Unfortunately, the problem with hitting your peak is there’s nowhere to go but down, and that has defined Madonna’s career since “Vogue.” The fun was gone after that song, which was a single for the
Dick Tracy
soundtrack and never had a proper home on a proper album. A few months later, Madonna released
The Immaculate Collection
, a greatest hits album, tantamount to an admission that a major phase of her career was over.
The Immaculate Collection
had two new songs on it, one of which was “Justify My Love,” a tedious song that substitutes “whispery” for “sexy,” and ushered in the Trying Too Hard phase of Madonna’s career, a phase she’s still in these days, more than twenty years later. Like I said, being derivative without being cheesy is really hard to do, and Madonna pulling it off for nearly a decade before fizzling out is to her credit. That the swan song of Madonna’s career was “Vogue” is all the more reason for even the snobbiest of music snobs to offer her at least grudging respect.
Count Madonnicula
Lisa Crystal Carver
 
 
 
 
 
MADONNA DOESN’T HAVE a non-thieving bone in her body. She’s a vampire. She steals from every subculture without giving credit. It started with Jellybean Benitez and the New York street scene. That was the only music, message, and fashion I liked of hers: “Borderline,” “Lucky Star,” “Burning Up.” The rubber bracelets, star earrings, weird socks . . . I got fooled into thinking that was her. After she sucked that fun DJ/producer and his whole scene dry and moved on, the trick was up. Fad runs through Madonna’s veins in place of blood.

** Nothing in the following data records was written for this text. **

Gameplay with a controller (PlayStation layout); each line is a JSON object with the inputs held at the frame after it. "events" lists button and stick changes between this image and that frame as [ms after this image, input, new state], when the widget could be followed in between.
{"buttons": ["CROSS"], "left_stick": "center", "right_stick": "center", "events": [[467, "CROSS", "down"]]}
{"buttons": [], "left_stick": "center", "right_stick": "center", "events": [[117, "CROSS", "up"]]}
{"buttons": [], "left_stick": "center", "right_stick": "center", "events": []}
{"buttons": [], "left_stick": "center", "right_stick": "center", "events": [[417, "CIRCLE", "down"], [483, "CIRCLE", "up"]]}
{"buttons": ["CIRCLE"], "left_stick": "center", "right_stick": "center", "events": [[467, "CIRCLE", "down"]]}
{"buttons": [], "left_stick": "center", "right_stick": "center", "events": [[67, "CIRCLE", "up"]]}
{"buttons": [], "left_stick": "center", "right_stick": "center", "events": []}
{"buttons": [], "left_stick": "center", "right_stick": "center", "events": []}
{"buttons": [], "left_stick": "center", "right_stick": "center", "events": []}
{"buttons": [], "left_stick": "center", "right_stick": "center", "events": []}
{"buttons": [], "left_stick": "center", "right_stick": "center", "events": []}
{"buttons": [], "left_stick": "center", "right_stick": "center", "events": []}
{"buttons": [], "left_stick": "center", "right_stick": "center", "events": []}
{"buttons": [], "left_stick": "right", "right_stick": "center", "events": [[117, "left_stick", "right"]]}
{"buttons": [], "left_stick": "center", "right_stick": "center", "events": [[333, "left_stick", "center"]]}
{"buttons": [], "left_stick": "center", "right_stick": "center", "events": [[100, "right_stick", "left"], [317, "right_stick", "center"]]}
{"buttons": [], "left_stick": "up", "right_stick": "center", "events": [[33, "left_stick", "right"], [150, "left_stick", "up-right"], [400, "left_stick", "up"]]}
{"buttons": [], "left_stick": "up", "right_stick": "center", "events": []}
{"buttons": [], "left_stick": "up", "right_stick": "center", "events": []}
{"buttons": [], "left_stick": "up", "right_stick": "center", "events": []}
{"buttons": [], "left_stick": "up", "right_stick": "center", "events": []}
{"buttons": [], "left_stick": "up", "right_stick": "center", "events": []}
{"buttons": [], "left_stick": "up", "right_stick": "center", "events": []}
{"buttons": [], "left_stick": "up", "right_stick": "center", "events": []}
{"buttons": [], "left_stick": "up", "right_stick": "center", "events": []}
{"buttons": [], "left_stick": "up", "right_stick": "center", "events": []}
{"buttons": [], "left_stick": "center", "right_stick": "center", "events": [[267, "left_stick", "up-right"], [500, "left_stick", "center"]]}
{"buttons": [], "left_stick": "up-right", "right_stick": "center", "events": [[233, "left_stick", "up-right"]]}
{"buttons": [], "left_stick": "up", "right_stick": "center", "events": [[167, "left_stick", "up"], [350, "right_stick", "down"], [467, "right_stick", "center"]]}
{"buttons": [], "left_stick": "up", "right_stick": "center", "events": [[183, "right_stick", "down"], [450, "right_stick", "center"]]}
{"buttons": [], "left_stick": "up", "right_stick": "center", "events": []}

She doesn’t reinvent herself—there is no “self” to re-anything. She simply switches up who she steals from. Remember when she was appearing everywhere with Sandra Bernhard, and all that summer she was on talk shows, temporarily gay and funny? That woman is neither. She can’t even hang onto one name. Her nicknames are Nonnie, Maddy, Mo, The Material Girl, Boy Toy, Madge (British
shorthand for “Your Majesty”). She even legally changed her name to the Hebrew moniker Esther in 2004.
Because Madonna came before Britney, as far as whorey, evanescent pop singers who can’t sing go, people assume that Britney nicked that nasal whine from the old lady. Nope. Britney has always sounded like a drunken, negligee-wearing, Long Island shut-in; she can’t help it. Madonna, on the other hand, has never had a voice that sounds like hers. She tries low, high, middle, silly, and dead-serious tones; different producers keep punching different effects buttons. Sometimes, when she’s live and desperate, she even tries them all in one song. The truth is Madonna ripped that nasal thing off Britney. Probably when she was making out with her. Madonna makes out with everyone, on camera and off—I guess that’s how she sucks their essences.
Whether it’s adopting gay men’s vogueing, adopting an African child (I mean, geez—that baby had a dad!), or adopting an accent, she sneaks up on lesser-known people (which means everyone, for her), snatches the surface of their lives, and fashions a show or a children’s book or a life decision from it. Remember when she moved to England and was suddenly doing photo shoots atop a horse (or off the horse, in the stuffy parlor) dressed to the teeth like an equestrian? No wonder she keeps falling off those horses and breaking things!
Remember the cone bra? Madonna didn’t simply pull that straight off the Jean-Paul Gaultier rack. Another sexual, vocally challenged but very charismatic songstress did it way before Madonna, and way better. I’m talking, of course, about Lydia Lunch and her nail-adorned bra—stuck pointy-end out. Black leather. Scowl. So hot. If you’re going to flaunt danger-breasts, it’s so much better to do it all hagged-out, with threatening eyebrows . . . Not a blonde ponytail and a perky smile to take the edge off. Lydia’s nail-bra sent a message: try to cop a feel and you will bleed from the palms like the Second Coming. What was Madonna gonna do with her goldie cones—haute-couture us to death?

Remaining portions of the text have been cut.